* **Supplied data**:
- - - -

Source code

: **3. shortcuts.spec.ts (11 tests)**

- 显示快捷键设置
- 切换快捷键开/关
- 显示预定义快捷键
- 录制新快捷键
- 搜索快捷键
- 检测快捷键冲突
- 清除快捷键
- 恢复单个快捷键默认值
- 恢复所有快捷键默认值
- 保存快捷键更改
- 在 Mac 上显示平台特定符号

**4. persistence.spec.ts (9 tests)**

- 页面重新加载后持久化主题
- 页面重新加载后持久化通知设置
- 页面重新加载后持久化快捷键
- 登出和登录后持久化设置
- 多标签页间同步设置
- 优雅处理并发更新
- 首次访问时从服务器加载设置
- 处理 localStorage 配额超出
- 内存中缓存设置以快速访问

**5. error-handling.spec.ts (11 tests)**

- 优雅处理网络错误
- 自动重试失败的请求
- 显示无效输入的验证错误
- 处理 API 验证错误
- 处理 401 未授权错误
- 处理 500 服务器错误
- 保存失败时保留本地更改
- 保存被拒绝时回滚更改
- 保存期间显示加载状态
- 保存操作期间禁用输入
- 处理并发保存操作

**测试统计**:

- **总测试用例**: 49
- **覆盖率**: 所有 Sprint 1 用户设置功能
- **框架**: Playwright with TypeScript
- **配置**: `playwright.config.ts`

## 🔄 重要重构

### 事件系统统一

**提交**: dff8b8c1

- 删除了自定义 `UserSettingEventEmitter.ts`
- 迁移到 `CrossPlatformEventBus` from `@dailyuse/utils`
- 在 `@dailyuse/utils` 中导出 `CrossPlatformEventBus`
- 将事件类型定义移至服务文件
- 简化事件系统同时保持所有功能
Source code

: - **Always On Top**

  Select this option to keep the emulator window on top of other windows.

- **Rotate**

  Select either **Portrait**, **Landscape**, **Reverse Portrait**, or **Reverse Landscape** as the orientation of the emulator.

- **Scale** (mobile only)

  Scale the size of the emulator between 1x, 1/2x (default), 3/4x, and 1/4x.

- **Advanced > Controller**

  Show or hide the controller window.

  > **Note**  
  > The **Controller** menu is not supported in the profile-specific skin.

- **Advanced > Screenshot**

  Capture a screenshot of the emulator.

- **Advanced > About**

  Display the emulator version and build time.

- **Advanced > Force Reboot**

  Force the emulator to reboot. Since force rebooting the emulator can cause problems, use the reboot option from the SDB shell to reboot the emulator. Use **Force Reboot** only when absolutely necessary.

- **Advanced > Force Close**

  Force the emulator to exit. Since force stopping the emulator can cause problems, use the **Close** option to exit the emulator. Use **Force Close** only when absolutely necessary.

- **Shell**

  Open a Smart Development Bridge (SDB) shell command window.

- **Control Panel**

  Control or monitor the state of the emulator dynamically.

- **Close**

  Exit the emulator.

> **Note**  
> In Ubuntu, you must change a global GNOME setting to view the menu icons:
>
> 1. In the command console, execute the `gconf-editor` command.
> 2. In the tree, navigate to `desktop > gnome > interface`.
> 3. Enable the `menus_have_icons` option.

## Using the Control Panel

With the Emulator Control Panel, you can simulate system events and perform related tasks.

- - - -

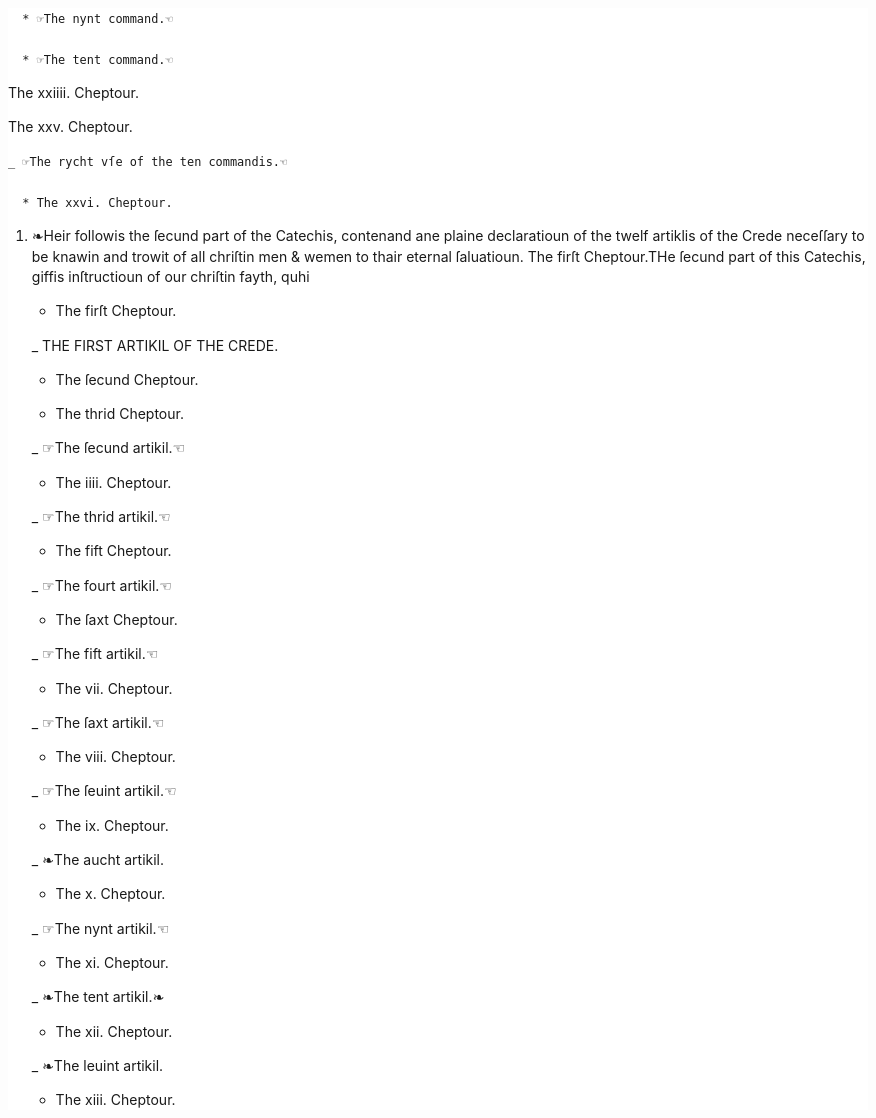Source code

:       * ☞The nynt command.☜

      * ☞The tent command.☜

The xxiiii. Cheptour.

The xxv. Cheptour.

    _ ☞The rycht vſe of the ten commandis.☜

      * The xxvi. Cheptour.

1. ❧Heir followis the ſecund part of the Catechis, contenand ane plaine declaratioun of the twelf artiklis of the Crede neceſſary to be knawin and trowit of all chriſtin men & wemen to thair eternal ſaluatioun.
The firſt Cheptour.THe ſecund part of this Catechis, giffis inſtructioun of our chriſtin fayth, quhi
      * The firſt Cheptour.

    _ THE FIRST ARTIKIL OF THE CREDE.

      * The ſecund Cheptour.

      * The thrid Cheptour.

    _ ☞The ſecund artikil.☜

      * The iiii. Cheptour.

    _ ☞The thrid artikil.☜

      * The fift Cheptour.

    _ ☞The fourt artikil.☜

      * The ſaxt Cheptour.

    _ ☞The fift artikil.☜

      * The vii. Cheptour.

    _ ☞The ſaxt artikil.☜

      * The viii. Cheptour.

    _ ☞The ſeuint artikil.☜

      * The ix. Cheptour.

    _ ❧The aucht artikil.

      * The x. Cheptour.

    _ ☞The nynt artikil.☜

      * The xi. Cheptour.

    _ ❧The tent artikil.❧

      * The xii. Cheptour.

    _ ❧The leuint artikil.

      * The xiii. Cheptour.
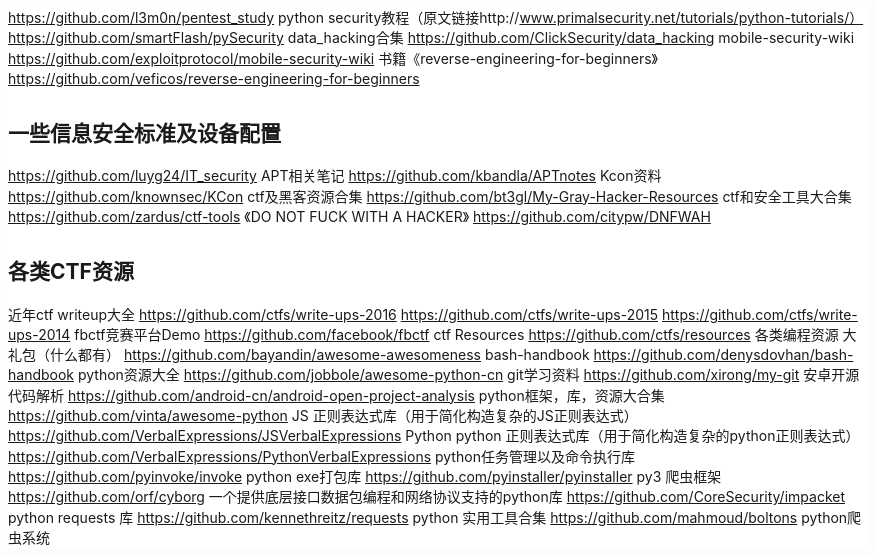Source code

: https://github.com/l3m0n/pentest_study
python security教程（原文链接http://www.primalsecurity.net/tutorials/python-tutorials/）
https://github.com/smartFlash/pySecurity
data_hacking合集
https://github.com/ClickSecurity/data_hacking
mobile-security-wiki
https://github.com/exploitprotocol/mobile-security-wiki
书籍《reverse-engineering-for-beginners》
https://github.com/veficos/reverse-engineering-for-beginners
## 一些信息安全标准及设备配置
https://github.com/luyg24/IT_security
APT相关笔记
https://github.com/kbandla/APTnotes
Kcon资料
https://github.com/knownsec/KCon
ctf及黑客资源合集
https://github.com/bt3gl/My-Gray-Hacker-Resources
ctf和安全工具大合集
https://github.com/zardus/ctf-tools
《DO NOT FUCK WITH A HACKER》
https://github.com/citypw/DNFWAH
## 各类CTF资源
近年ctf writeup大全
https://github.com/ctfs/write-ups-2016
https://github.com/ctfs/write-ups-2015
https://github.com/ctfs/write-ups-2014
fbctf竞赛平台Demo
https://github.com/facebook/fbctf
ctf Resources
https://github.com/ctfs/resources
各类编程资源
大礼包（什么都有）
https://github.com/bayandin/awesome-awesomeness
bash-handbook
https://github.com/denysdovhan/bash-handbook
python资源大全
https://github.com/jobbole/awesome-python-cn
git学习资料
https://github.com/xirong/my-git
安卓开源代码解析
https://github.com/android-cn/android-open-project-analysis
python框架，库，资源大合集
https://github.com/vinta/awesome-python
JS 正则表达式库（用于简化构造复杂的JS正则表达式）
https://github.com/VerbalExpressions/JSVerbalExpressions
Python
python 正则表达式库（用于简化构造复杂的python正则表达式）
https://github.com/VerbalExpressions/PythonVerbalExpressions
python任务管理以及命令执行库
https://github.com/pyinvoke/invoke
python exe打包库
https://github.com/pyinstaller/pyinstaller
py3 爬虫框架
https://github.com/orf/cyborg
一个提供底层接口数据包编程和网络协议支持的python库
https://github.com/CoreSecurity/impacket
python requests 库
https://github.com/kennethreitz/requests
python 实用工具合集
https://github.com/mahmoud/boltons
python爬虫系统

- - - -

Output the lines above exactly, but only those between the line holding "- **Rotate**" and the line holding "- **Advanced > Controller**", inclusive.

- **Rotate**

  Select either **Portrait**, **Landscape**, **Reverse Portrait**, or **Reverse Landscape** as the orientation of the emulator.

- **Scale** (mobile only)

  Scale the size of the emulator between 1x, 1/2x (default), 3/4x, and 1/4x.

- **Advanced > Controller**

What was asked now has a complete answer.